Eveforever · 28/03/2018 19:11

You didn't mean to be patronising, but from the reactions here it seems clear that many people would interpret your advice this way. The reaction was OTT, but you don't know her or, therefore, her situation, maybe she's simply having a bad day. Maybe you'd be best to forget about it? Even if she's like this all the time, it doesn't sound like you need to be involved with this woman at all, unless you want to apologise or something?

RadioGaGoo · 28/03/2018 19:13

I dont think it was a patronising post at all. Surprised so many peoplr think it is. I certainly wouldnt jump to the conclusion that you are one of 'those' parents. Which is just weird. Stay away from her OP. Too touchy.

UrsulaPandress · 28/03/2018 19:13

She was patronising in assuming that other people would not have been to a castle and know about circular stone steps.

shirt · 28/03/2018 19:13

Well, you were a bit patronising tbf.

Catspaws · 28/03/2018 19:16

In all honesty I would have found your comment patronising and unnecessary too, but I wouldn't have confronted you about it (I'd just have bitched to my DH...). I think she overreacted but also you should watch that you aren't overly patronising on the group.

ArchchancellorsHat · 28/03/2018 19:21

You were really patronising, but yes, she was OTT as well. You both sound like people I'd avoid.

Scrambledheads · 28/03/2018 19:40

Just to clarify - I've never spoken to her, so when she said about 'the first time' she is talking about people commenting on her parenting with her first born (the 18 year old). I've never met the older daughter. I was making reference to our five year olds, and I mentioned about wellies and stairs because I got warned about it when I visited. It was in a huge amount of other comments on there, generally chatting but she obviously thought it was directed at her even though I explained otherwise. Thanks for replies

OP posts:
KeepServingTheDrinks · 28/03/2018 19:41

I didn't think your comment was patronising either, but it doesn't matter what I think. I'd avoid her from now on, and wouldn't respond to anything she posts in future.

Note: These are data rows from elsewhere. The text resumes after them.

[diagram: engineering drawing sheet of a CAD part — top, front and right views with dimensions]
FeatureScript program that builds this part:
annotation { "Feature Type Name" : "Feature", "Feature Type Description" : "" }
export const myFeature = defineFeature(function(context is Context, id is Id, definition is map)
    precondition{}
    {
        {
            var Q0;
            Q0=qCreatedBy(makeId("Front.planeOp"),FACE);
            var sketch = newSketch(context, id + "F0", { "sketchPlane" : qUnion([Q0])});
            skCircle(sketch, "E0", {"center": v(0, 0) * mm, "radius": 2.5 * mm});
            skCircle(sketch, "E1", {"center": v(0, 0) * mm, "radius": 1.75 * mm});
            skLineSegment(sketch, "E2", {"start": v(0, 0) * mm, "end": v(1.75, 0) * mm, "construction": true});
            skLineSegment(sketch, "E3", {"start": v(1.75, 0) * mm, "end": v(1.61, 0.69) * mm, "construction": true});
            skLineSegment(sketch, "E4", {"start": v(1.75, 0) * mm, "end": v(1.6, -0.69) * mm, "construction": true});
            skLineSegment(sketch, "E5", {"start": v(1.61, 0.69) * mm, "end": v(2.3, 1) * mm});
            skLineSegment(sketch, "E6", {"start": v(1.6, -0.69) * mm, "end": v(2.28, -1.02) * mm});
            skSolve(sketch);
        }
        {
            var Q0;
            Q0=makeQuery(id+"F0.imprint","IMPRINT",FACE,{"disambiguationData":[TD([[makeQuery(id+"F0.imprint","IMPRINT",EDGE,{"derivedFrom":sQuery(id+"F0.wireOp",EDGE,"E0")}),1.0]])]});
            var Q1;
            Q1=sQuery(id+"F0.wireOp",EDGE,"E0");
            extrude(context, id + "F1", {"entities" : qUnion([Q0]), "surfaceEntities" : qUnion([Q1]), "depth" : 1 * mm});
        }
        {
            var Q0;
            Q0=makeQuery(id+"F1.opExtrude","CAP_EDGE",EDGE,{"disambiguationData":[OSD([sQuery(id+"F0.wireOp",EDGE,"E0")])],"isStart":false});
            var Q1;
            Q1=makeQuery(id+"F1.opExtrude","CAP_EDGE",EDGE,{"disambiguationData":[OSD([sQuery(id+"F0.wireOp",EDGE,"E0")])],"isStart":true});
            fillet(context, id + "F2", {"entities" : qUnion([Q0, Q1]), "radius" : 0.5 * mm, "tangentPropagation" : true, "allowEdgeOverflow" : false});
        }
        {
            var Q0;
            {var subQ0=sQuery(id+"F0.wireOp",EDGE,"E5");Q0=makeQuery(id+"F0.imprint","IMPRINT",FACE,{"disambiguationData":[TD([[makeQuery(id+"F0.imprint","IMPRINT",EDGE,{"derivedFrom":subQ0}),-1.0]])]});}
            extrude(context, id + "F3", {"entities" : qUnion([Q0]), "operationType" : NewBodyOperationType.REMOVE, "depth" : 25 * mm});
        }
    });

I wouldn't worry about it too much, I think she's way OTT and defensive.

Sure you won't be the only parent she's had a go at.

StrangeLookingParasite · 28/03/2018 19:53

You both sound like fucking hard work.

Hmm

The suggestion is that there are some kids running around with legs poking into wellies like a wrist into a wizard's sleeve.

Which is actually true, so why react like that?

TheNavigator · 28/03/2018 19:55

I would have found your comment patronising and twatty and might have had a gentle bitch about you to my pals. Her reaction was OTT, but maybe reflect before you post - other people aren't necessarily stupid and don't need your unsolicited 'advice', however well meant.